The economy must be picking up – at least to judge by the number of unsolicited calls I’ve been getting from salespeople. (Aside: I still can’t figure out why the do-not-call list doesn’t apply to business as well as residential phones. How is it less disrupting to intrude on my business day to tell me about something that I have no interest in than interrupting me watching the evening news?)

Each of these salespeople seems to think, or at least is trained to pretend to think, that whatever they are selling is indispensable to me or Harvard. Most of them have little idea of the details of the product they have been hired to sell. This is made clear the first time I ask any substantive question.

One example from last week was:

“Just where do you install this magic box in the network?” The salesperson did not know, but wanted to set me up with an evaluation system anyway and was miffed when I said 10 minutes into the first call seemed to be a bit early in the process to be talking about evaluation systems.

I try to be nice, even though that is frequently very hard, as trying to talk about things like network security appliances with a sales ‘droid who probably has to be reminded to plug in his computer can be frustrating. From time to time I admit that I get rather direct about the lack of information transfer.
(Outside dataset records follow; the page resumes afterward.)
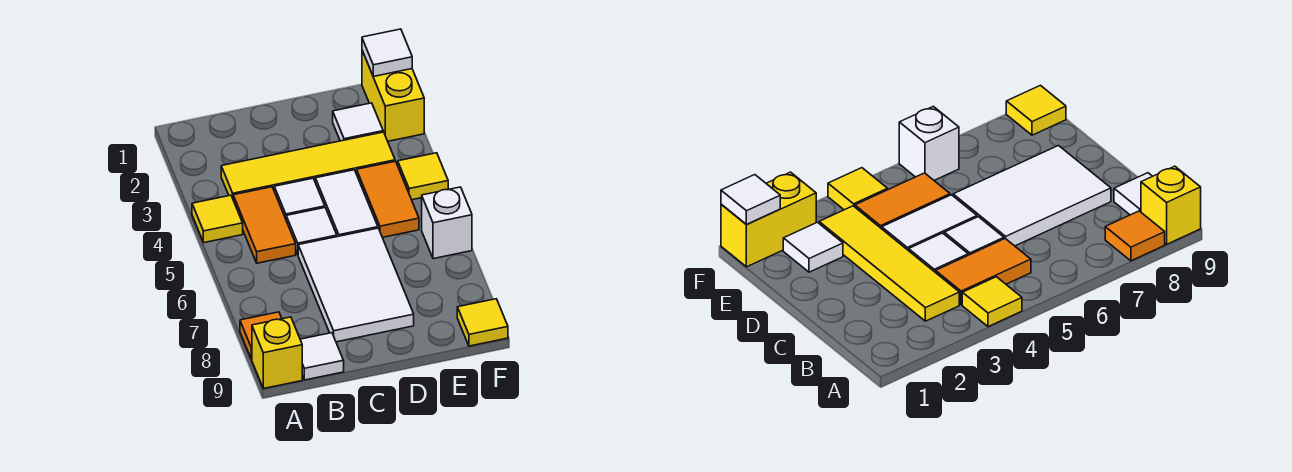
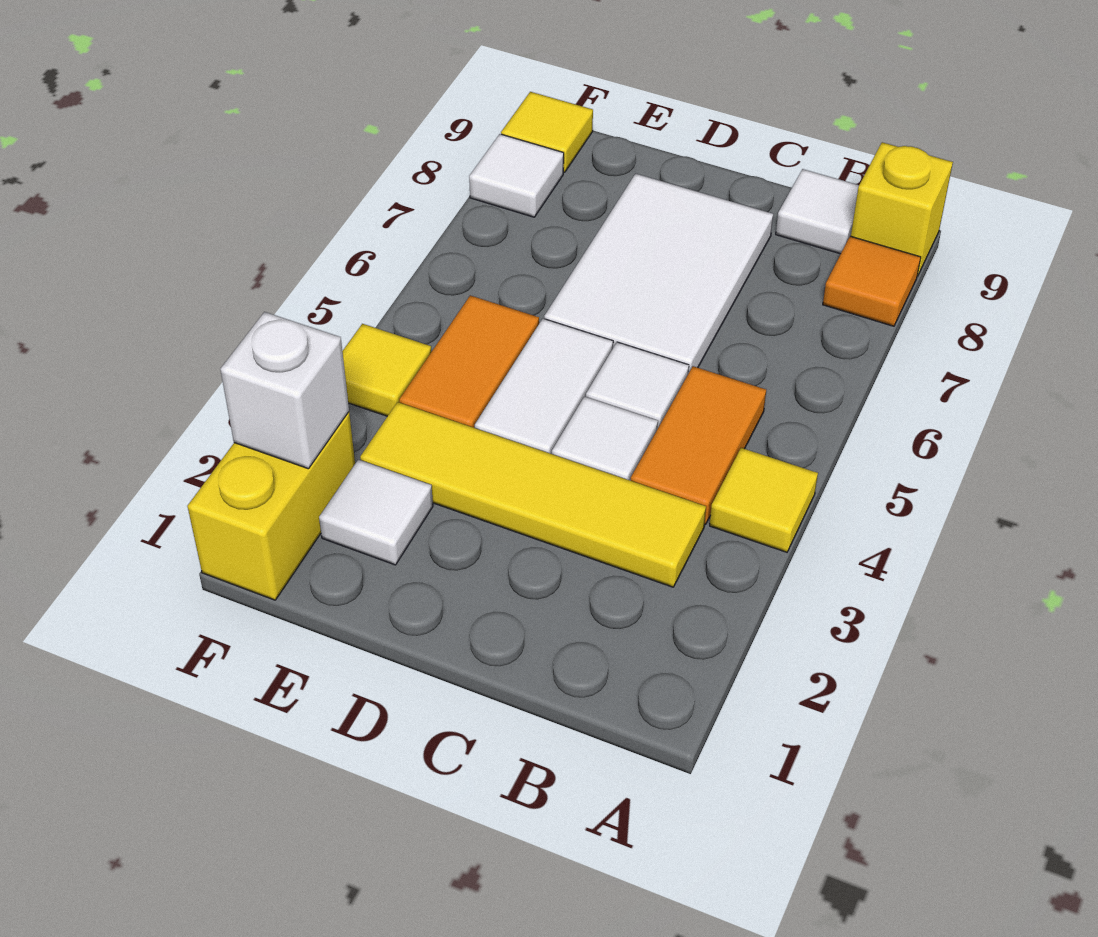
white 1x1 tile [362,29,412,76] -> white 1x1 tile moved to [469,134,564,217]
white 1x1 brick [422,187,472,259] -> white 1x1 brick moved to [220,312,349,469]

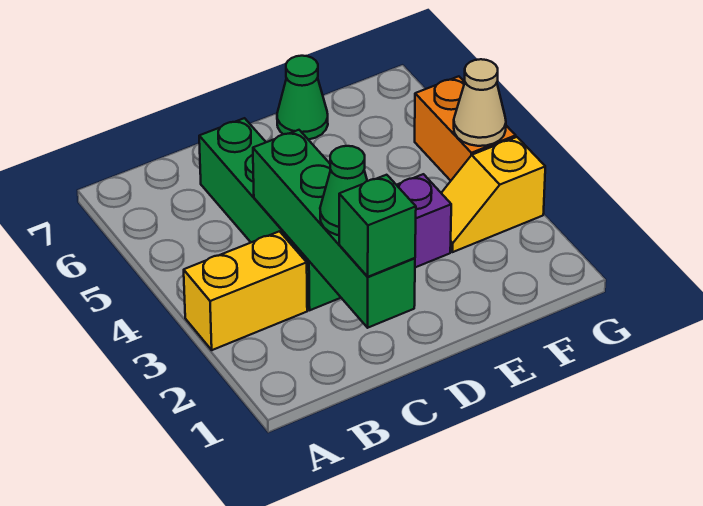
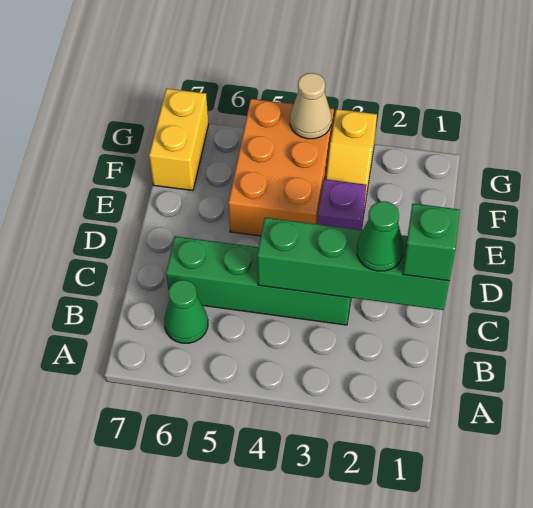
yellow 1x2 brick [184,231,307,350] -> yellow 1x2 brick moved to [149,89,209,191]
green 1x1 cone [277,56,328,140] -> green 1x1 cone moved to [164,280,208,343]
orange 1x2 brick [415,76,516,181] -> orange 2x3 brick [228,99,334,236]

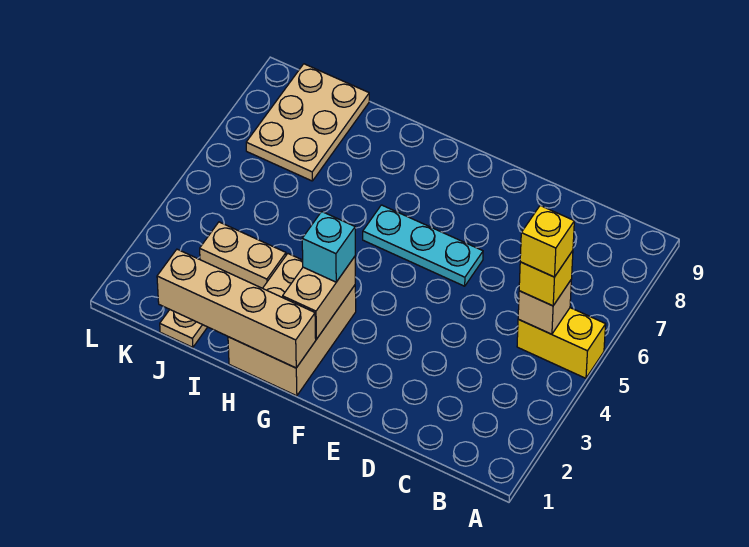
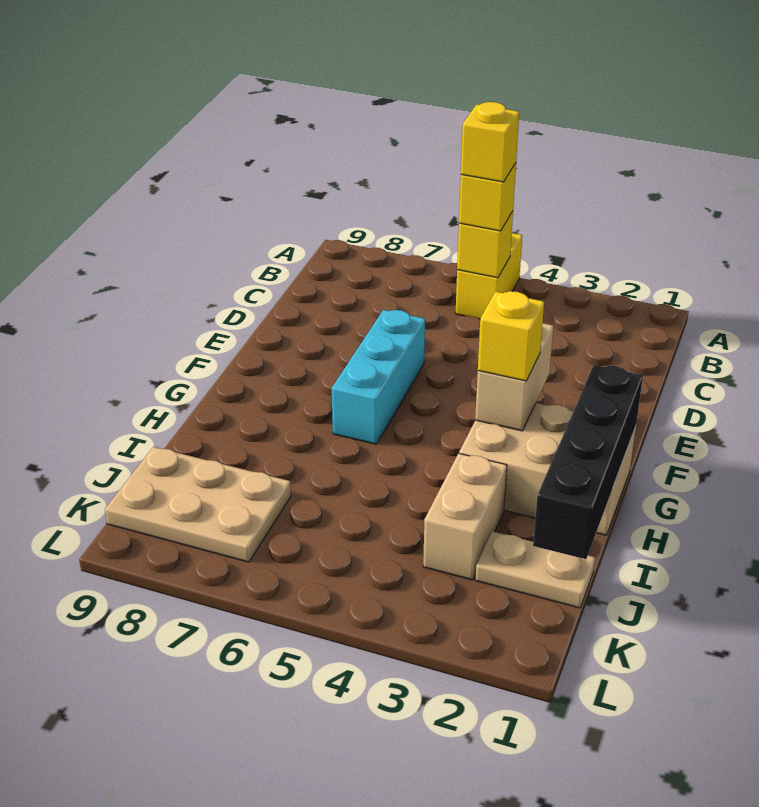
tan 1x1 brick [518,280,571,334] -> yellow 1x1 brick [457,211,513,278]
cyan 1x3 plate [363,205,483,286] -> cyan 1x3 brick [332,310,425,444]
tan 1x4 brick [157,249,316,368] -> black 1x4 brick [533,365,643,559]
tan 1x2 brick [283,257,355,339] -> tan 1x2 brick turned to [475,323,554,431]
cyan 1x1 brick [302,212,355,282] -> yellow 1x1 brick [478,291,544,381]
In the 10% of the cases in which the salesperson seems to have a clue, or something on the company Web site overrides the clue-deflector shields protecting the salesperson, I agree to have a follow-up call with one or more people who are supposed to know the product.

Most of these are conference calls, the regular kind where slides are sent to me beforehand and the conferencing equipment locks everyone out when someone is talking.

But some of the time, the company wants to use WebEx instead.

I’ve tried WebEx a few times but generally have had problems running it on my Macs, even though the company claims to support them. So I use that as an excuse not to try again. In reality, even if WebEx worked perfectly every time I’d still be reluctant to use it because of all the software it installs on my machine. I don’t like systems that do stealth installs of software over which I have no control.

Now WebEx has announced that its new software will tell the meeting operator when the WebEx software on the client is not in the foreground, for example when you are checking your e-mail. That seals it – no more WebEx for me.

I wonder if WebEx ever thought about the psychological impact of its new feature. I can’t see how people at the company would not have unless they are somehow used to their activities being monitored by people they don’t know.

Disclaimer: I used to work in Harvard’s Psychology Department, whose undergraduate concentrators would understand the issues here better than WebEx seems to. But I didn’t consult any of them for this column.